Doing the right thing is of high importance to anyone in any position of power. A manager or director of a company is no exception.
“The right thing” means an action that can be judged as morally good and goes beyond what is merely “good for the company” (often synonymous with “what eventually leads to more profit”) and is based on whether an action is good overall, for everyone and everything.
Naturally this is a question that arises when people consider testing employees for alcohol and drugs- regardless of the effects of the policy on company image, staff efficiency, attendance and other things directly linked to profit, is it a morally good thing to test employees?
Truthfully the answer to this question is sometimes a massive ‘Yes’, but sometimes an equally firm ‘No’. I have illustrated two scenarios below, relative to situations I have discussed with clients. In each scenario there has been concern from the employer as to whether testing their employees is the right thing to do. From working in this industry now I am starting to believe that there is no job in which an employer should be drinking alcohol in work hours. What do you think?

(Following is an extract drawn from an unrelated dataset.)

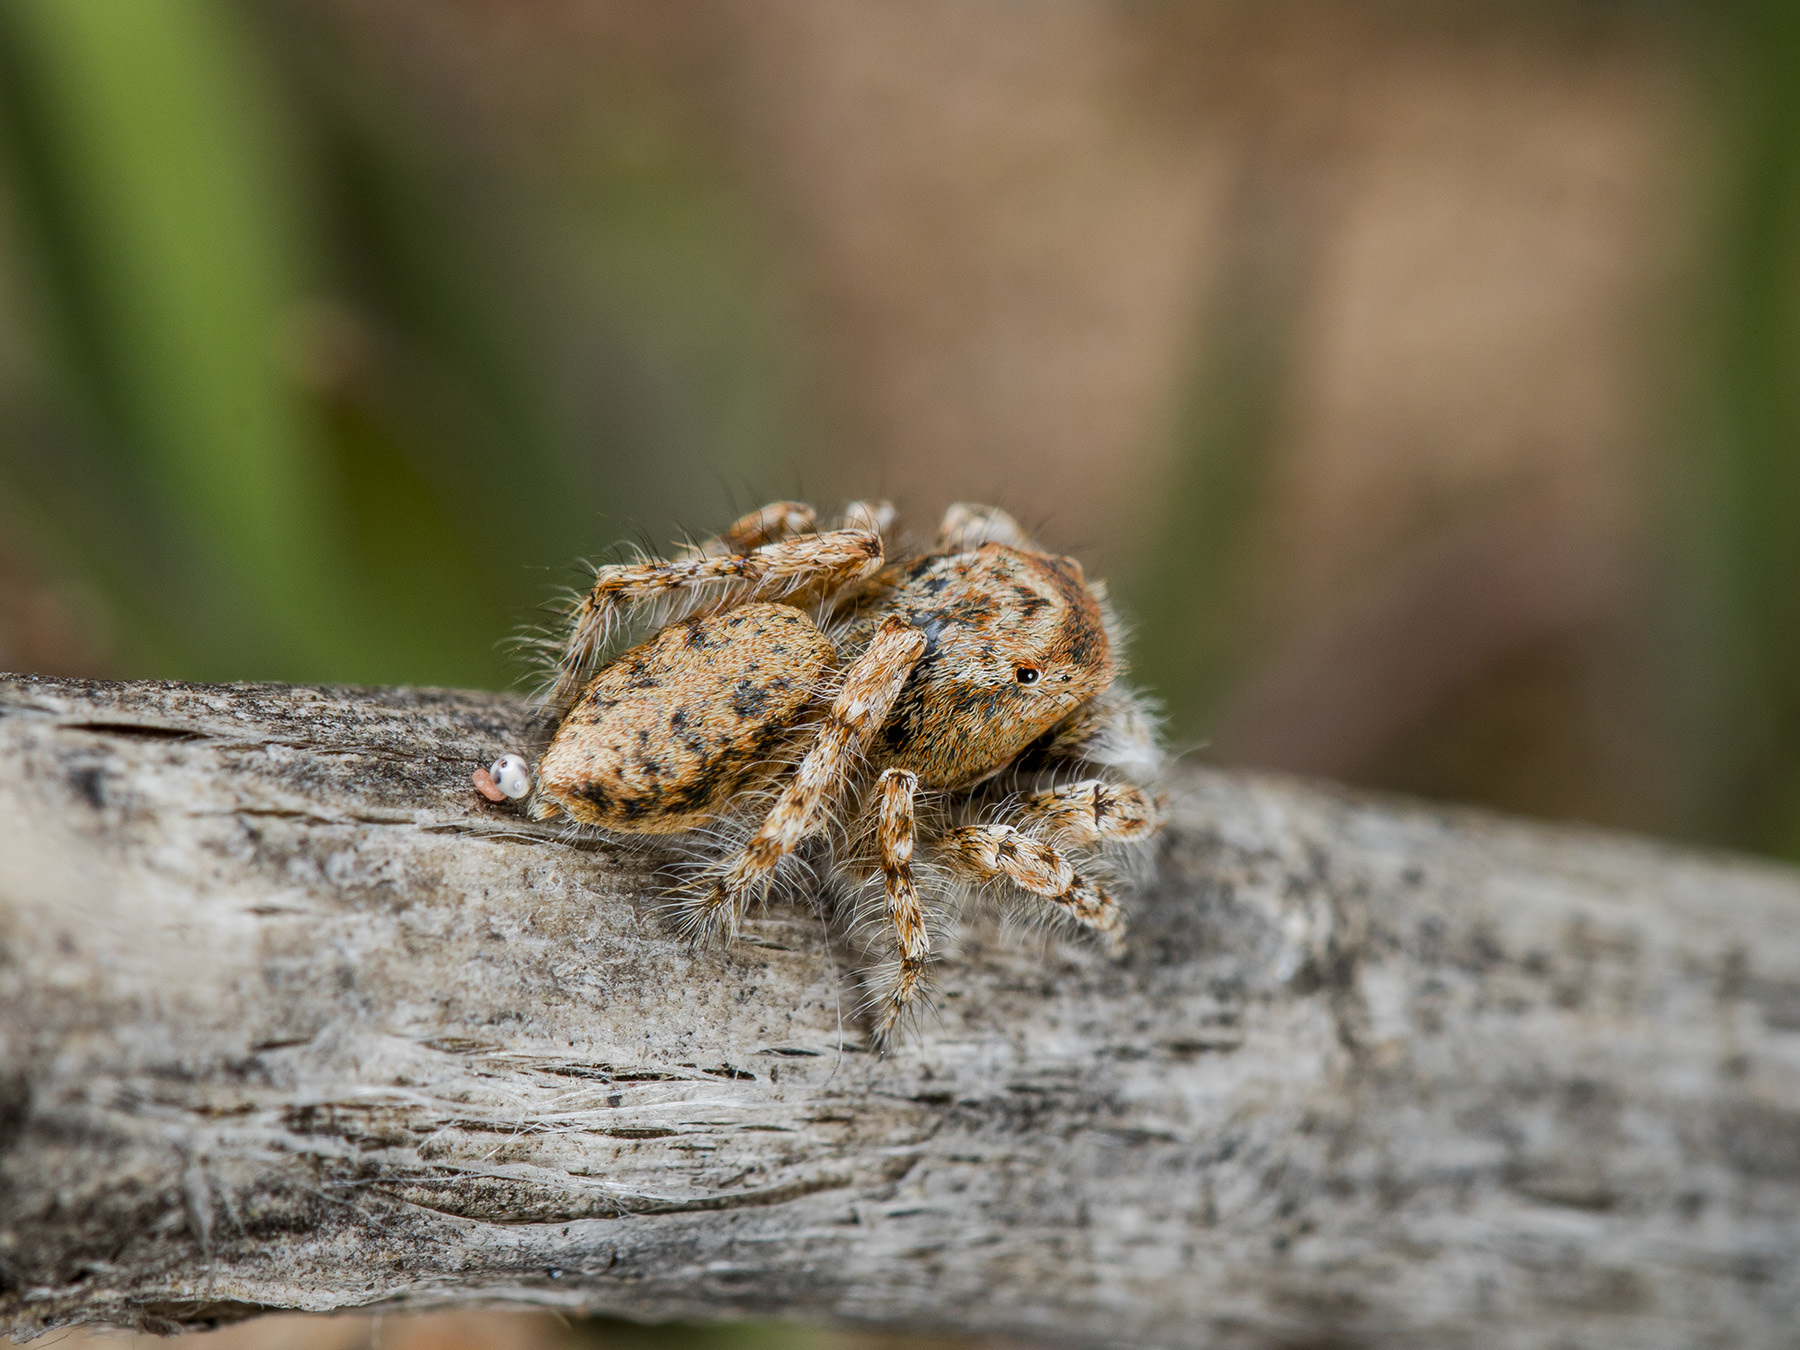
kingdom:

Scenario 1: Rebecca works in sales and occasionally invites her clients to a working lunch or dinner. During this meeting she often orders a pint of beer with her scampi and chips. She has travelled by public transport and has no intentions of having more than one drink. The nature of this work is not dangerous in the slightest. Would clamping down on Sarah with a post lunch breath test rob her of this pleasure while bringing little or no benefit to the productivity of the company? Would it result in Sarah feeling demoralized by the lack of trust?
Scenario 2: Nick drives a school bus every morning. He sometimes goes for a meal on a weeknight and can finish off a full bottle of wine when he does. As a result, he frequently drives the school bus with alcohol still in his system from the night before, thus hugely increasing the chances of an accident with unthinkable consequences. Testing Nick for alcohol and reducing this risk is evidently the right thing to do. We could even call it a moral obligation. Is testing Nick for alcohol morally right since the company has a responsibility to protect those passengers from danger? Or is testing Nick going to affect his attitude towards work worse making him less approachable and productive?
So when you ask “What about the ethics of an alcohol and drug policy?” it is essential to consider not only how a policy will reduce the risk of injury and death, but also how it will affect the happiness of the staff – as well as whether it will be good for the sustainability of the company. These are the varying factors for each company.